■ **What you will do**: Beginning with the first entry, print all the records exactly.

■ **Input for this task**:
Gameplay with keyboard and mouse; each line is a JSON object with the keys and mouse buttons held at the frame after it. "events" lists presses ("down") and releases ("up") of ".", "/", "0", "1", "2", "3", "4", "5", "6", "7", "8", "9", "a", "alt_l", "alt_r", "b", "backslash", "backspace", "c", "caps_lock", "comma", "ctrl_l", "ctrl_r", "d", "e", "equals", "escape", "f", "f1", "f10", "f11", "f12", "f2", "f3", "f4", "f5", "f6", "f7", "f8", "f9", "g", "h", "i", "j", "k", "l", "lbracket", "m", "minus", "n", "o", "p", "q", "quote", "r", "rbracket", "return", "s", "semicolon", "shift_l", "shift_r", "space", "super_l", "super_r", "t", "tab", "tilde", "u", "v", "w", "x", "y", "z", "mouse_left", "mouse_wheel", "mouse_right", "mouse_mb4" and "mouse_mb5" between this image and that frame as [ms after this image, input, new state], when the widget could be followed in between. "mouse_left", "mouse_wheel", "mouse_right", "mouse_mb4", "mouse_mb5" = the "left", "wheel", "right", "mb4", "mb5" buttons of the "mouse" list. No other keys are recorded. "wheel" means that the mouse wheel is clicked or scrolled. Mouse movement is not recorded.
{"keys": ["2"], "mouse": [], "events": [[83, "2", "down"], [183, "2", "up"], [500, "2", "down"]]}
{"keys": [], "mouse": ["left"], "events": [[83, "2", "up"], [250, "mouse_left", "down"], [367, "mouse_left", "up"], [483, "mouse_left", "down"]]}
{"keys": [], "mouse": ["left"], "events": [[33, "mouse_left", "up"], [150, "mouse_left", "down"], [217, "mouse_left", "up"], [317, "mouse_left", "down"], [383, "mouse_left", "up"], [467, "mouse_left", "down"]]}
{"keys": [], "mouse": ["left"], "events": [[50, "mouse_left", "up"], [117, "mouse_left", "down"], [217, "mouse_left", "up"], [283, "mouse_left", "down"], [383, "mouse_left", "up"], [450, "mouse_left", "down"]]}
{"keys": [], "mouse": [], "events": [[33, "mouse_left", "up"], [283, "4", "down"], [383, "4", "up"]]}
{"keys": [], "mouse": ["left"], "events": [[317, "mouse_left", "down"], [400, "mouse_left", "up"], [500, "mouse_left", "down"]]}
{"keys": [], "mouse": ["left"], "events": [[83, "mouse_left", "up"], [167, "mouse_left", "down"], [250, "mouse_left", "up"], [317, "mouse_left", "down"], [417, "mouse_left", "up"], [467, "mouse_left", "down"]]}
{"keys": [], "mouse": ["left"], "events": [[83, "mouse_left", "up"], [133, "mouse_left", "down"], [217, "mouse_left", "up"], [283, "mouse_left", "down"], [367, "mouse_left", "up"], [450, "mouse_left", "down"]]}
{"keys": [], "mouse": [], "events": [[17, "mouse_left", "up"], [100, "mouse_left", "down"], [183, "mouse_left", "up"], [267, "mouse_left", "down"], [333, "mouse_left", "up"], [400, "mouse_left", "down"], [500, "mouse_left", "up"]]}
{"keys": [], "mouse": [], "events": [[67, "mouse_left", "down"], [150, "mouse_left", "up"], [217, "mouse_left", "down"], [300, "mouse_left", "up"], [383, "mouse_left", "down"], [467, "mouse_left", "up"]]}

■ **Your response**:
Gameplay with keyboard and mouse; each line is a JSON object with the keys and mouse buttons held at the frame after it. "events" lists presses ("down") and releases ("up") of ".", "/", "0", "1", "2", "3", "4", "5", "6", "7", "8", "9", "a", "alt_l", "alt_r", "b", "backslash", "backspace", "c", "caps_lock", "comma", "ctrl_l", "ctrl_r", "d", "e", "equals", "escape", "f", "f1", "f10", "f11", "f12", "f2", "f3", "f4", "f5", "f6", "f7", "f8", "f9", "g", "h", "i", "j", "k", "l", "lbracket", "m", "minus", "n", "o", "p", "q", "quote", "r", "rbracket", "return", "s", "semicolon", "shift_l", "shift_r", "space", "super_l", "super_r", "t", "tab", "tilde", "u", "v", "w", "x", "y", "z", "mouse_left", "mouse_wheel", "mouse_right", "mouse_mb4" and "mouse_mb5" between this image and that frame as [ms after this image, input, new state], when the widget could be followed in between. "mouse_left", "mouse_wheel", "mouse_right", "mouse_mb4", "mouse_mb5" = the "left", "wheel", "right", "mb4", "mb5" buttons of the "mouse" list. No other keys are recorded. "wheel" means that the mouse wheel is clicked or scrolled. Mouse movement is not recorded.
{"keys": ["2"], "mouse": [], "events": [[83, "2", "down"], [183, "2", "up"], [500, "2", "down"]]}
{"keys": [], "mouse": ["left"], "events": [[83, "2", "up"], [250, "mouse_left", "down"], [367, "mouse_left", "up"], [483, "mouse_left", "down"]]}
{"keys": [], "mouse": ["left"], "events": [[33, "mouse_left", "up"], [150, "mouse_left", "down"], [217, "mouse_left", "up"], [317, "mouse_left", "down"], [383, "mouse_left", "up"], [467, "mouse_left", "down"]]}
{"keys": [], "mouse": ["left"], "events": [[50, "mouse_left", "up"], [117, "mouse_left", "down"], [217, "mouse_left", "up"], [283, "mouse_left", "down"], [383, "mouse_left", "up"], [450, "mouse_left", "down"]]}
{"keys": [], "mouse": [], "events": [[33, "mouse_left", "up"], [283, "4", "down"], [383, "4", "up"]]}
{"keys": [], "mouse": ["left"], "events": [[317, "mouse_left", "down"], [400, "mouse_left", "up"], [500, "mouse_left", "down"]]}
{"keys": [], "mouse": ["left"], "events": [[83, "mouse_left", "up"], [167, "mouse_left", "down"], [250, "mouse_left", "up"], [317, "mouse_left", "down"], [417, "mouse_left", "up"], [467, "mouse_left", "down"]]}
{"keys": [], "mouse": ["left"], "events": [[83, "mouse_left", "up"], [133, "mouse_left", "down"], [217, "mouse_left", "up"], [283, "mouse_left", "down"], [367, "mouse_left", "up"], [450, "mouse_left", "down"]]}
{"keys": [], "mouse": [], "events": [[17, "mouse_left", "up"], [100, "mouse_left", "down"], [183, "mouse_left", "up"], [267, "mouse_left", "down"], [333, "mouse_left", "up"], [400, "mouse_left", "down"], [500, "mouse_left", "up"]]}
{"keys": [], "mouse": [], "events": [[67, "mouse_left", "down"], [150, "mouse_left", "up"], [217, "mouse_left", "down"], [300, "mouse_left", "up"], [383, "mouse_left", "down"], [467, "mouse_left", "up"]]}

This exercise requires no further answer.